Things did not go that way. Rather than the box office recovering from the 54 percent of the (real, inflation-adjusted) pre-pandemic 2015-2019 norm that it was in 2022 to 100 percent of that norm, or 90 percent of that norm, or 80 percent, or even 70 percent, 2023 saw the box office take a mere 64 percent of the 2015-2019 average in ticket sales. Yes, the year was packed with "big movies" in a way not seen in years, but moviegoers shunned most of them, resulting in a year crowded with costly flops, and the year's combined take only marginally higher than before--even with the help of that handful of less conventional successes that beat the expectations for them (The Super Mario Bros. Movie, the animated Spider-Man, Barbie, Oppenheimer, and to a lesser degree a few others like the Taylor Swift concert movie), without which the 2023 box office would have probably seen a decline from 2022.
One can argue for various factors at work here. Perhaps the pandemic has permanently reduced North Americans' relatively high propensity for moviegoing (reducing their 4 trips to the theater per year, if not quite to the 1-2 seen in Germany and Japan, perhaps to 2-3 a year). Perhaps the public has, in the way long expected by some, lost its tolerance for endless sequels and prequels and reboots of the same handful of increasingly long-ago hits from a very few different genres--or at least one of those genres ("superhero fatigue" kicking in). However, there is nothing to make anyone think those factors will not matter to 2024, which has the further disadvantage of many of its potentially biggest movies having been bumped to 2025 by the strikes of last year.
This especially seems something to think about as summer approacheth. Back at this time last year people were speculating about the possibility of Guardians of the Galaxy 3 and The Flash being billion dollar hits, about how well Indiana Jones 5 would do, how Disney's live-action remake of The Little Mermaid might restore some of the studio's lost luster, how good will toward Tom Cruise for Top Gun 2 might bolster the fortunes of the latest Mission: Impossible film, etc., etc..
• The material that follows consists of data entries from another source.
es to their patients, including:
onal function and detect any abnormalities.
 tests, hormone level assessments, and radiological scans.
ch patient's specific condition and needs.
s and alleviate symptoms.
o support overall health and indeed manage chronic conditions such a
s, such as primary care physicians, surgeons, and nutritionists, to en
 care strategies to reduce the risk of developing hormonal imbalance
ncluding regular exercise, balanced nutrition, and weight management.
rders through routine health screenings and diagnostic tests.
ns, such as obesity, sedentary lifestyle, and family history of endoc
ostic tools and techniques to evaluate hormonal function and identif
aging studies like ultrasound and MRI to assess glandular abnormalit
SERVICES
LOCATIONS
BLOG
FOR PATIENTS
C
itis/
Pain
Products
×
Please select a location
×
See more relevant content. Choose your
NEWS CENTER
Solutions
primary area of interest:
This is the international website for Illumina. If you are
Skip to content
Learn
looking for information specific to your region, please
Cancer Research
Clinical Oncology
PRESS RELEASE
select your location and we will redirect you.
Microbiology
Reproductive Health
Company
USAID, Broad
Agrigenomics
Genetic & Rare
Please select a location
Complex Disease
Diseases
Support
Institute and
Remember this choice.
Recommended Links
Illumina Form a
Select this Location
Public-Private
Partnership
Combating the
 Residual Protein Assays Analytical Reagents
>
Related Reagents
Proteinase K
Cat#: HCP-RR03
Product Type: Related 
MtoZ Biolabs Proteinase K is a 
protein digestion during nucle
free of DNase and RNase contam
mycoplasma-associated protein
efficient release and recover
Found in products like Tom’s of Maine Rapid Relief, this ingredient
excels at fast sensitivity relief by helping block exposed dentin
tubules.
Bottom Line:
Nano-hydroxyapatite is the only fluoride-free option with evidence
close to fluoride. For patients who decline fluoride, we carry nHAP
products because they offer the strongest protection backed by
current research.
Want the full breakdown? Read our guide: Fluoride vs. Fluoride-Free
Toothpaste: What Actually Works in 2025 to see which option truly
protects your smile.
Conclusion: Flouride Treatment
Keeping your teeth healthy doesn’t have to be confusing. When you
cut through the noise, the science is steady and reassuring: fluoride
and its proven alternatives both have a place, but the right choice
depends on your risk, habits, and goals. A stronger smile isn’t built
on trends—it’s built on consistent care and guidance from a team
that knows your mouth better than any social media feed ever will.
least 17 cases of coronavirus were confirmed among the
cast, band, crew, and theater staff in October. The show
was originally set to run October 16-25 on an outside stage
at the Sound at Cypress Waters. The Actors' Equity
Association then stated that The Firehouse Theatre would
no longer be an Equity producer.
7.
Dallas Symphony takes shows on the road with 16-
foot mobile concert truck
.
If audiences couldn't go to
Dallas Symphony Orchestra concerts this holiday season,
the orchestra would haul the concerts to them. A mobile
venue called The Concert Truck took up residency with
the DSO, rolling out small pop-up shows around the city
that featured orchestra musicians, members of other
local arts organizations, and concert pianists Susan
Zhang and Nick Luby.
Alas, it did not go the way they thought it would, while even by pre-pandemic standards this summer would not have looked very strong. Yes, there are lots of big sequels--but not a lot of likely record-breaking, billion dollar barrier-blasting first-stringers. The season opens not with Marvel's superheroes--but with an adaptation of The Fall Guy promising the weakest opening for a summer kick-off movie since 2005. After that we have a continuation of the Planet of the Apes reboot that seems an unnecessary addition to a series past its commercial peak, and Mad Max (sequel to a movie more critical darling than box office record-breaker), Twister 2 (following up a movie from 1996!), an adaptation of the Borderlands video game by Eli Roth, yet another Alien prequel (groan), more Bad Boys and more Deadpool, and at the very end of the season, two more superhero films, namely a Crow remake (a relatively low-budgeted remake of a mere cult hit from three decades ago), and another installment in the Sony Spider-Man Universe (you know, the one that brought you Morbius and Madame Web) in Kraven the Hunter. The animated offerings may be a little stronger, with Inside Out 2 and Despicable Me 4 on the way, but I think in each case the studio is pushing its luck, all as, if a Barbie-style hit is necessarily a surprise, I see not the least little hint of any of the other movies on the schedule becoming such a success. The result is that I would not be shocked if the summer of 2024 saw its grosses consistently run below those of 2023 all the way through the season, from a May that seems bound to compare poorly with the preceding one that delivered Guardians of the Galaxy 3, Fast and Furious 10 and The Little Mermaid (for all their individual and collective underperformance), to August (when the movies by Nolan and Gerwig were raking in the cash and saving the studios).